Owen Sound’s Nick Suzuki is ranked as the 10th-best North American skater eligible for the 2017 NHL Draft (Photo/Terry Wilson/OHL Images).
Then there’s Jason Robertson, a 6-foot-2 left wing for the OHL’s Kingston Frontenacs. Central Scouting ranks the Michigan native as the 14th-best North American skater. He led the Frontenacs in scoring in 2016-17 with 42 goals and 39 assists in 68 games.
Kingston Frontenacs left wing Jason Robertson jumped from 34th in NHL Central Scouting’s midterm rankings to 14th in its final listing before June’s NHL Draft (Photo/Aaron Bell/OHL Images).
Pierre-Olivier Joseph, a defenseman for the Charlottetown Islanders of the QuebecMajor Junior Hockey League. He’sranked as the 27th-best North American skater by Central Scouting.
The 6-foot-2, 161-pound 18-year-old notched 6 goals and 33 assists in 62 games for the Charlottetown.
Joseph is the younger brother of forward Mathieu Joseph, a sniper for the QMJHL’s Saint John Sea Dogs and a 2015 fourth-round draft pick of the Tampa Bay Lightning. He signed an entry level contract with the ‘Bolts prior to playing for Canada in the 2017 World Juniors.
Another potential 2017 draftee is Cole Purboo, a forward for the Windsor Spitfires of the Ontario Hockey League. He’sranked as the 189th-best North American skater. The 6-foot-3 Oakville, Ontario, Canada native scored 11 goals and 6 assists in 68 games for the Spitfires.
“I was hoping (to be) a little higher, but it’s alright,” Purboo told The Windsor Star last week of his Central Scouting rank. “It’s just people making a list…The same thing happened with the OHL draft. I don’t pay too much attention to them.”
Cole Purboo of the Windsor Spitfires (Photo/Aaron Bell/OHL Images).
Standing on the outside of top North American skaters on Central Scouting’s list is Elijah Roberts, a defenseman for the OHL’s Kitchener Rangers.
Elijah Roberts of the OHL’s Kitchener Rangers (Photo/Terry Wilson/OHL Images).
The 5-foot-8, 159-pound blue-liner, slipped from 208th in Central Scouting’s midterm list.
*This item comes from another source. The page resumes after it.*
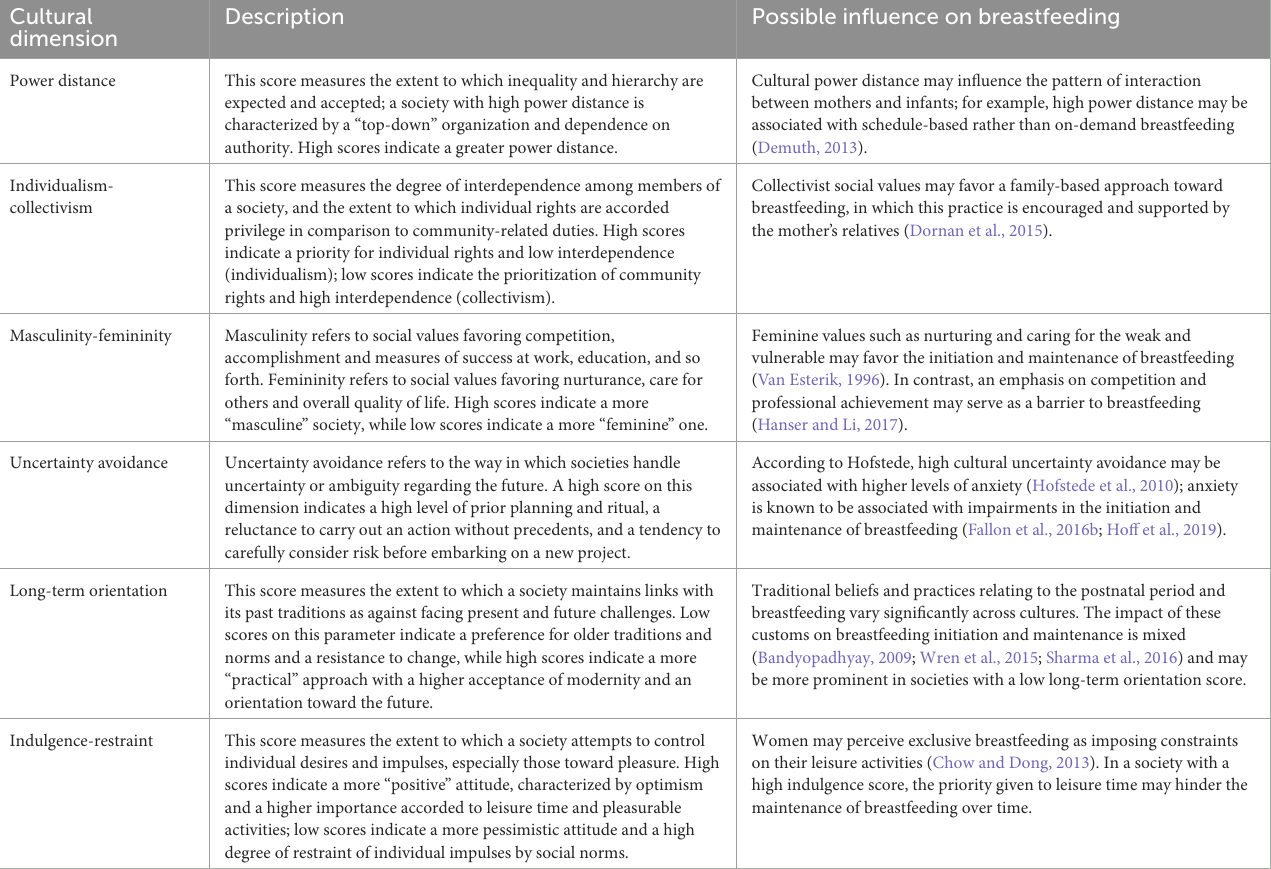
TABLE 1 Description of Hofstede’s cultural value dimensions and their potential relevance to breastfeeding initiation and maintenance.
He scored 4 goals and 14 assists in 65 games with the Rangers in 2016-17.
He’s considered undersized by today’s NHL standards, but his height hasn’t stopped him from excelling on ice. He was a major contributor for Team Canada in the World Under-17 hockey challenge.
“He’s a fast skater, very mobile, very aggressive on the ice,” one scout told Canada’s Sportsnet. “He’s been aggressive at the OHL level, too. He’s just a good kid; he skates hard and he works hard.”
Some NHL teams have drafted small D-men. The Vancouver Canucks took Jordan Subban, P.K. Subban’s 5-foot-9 younger brother, in the fourth round in 2013.
The diminutive defenseman was the sixth-leading scorer for the Utica Comets, the Canucks’ American Hockey League farm team, in 2016-17 with 16 goals and 20 assists in 64 games.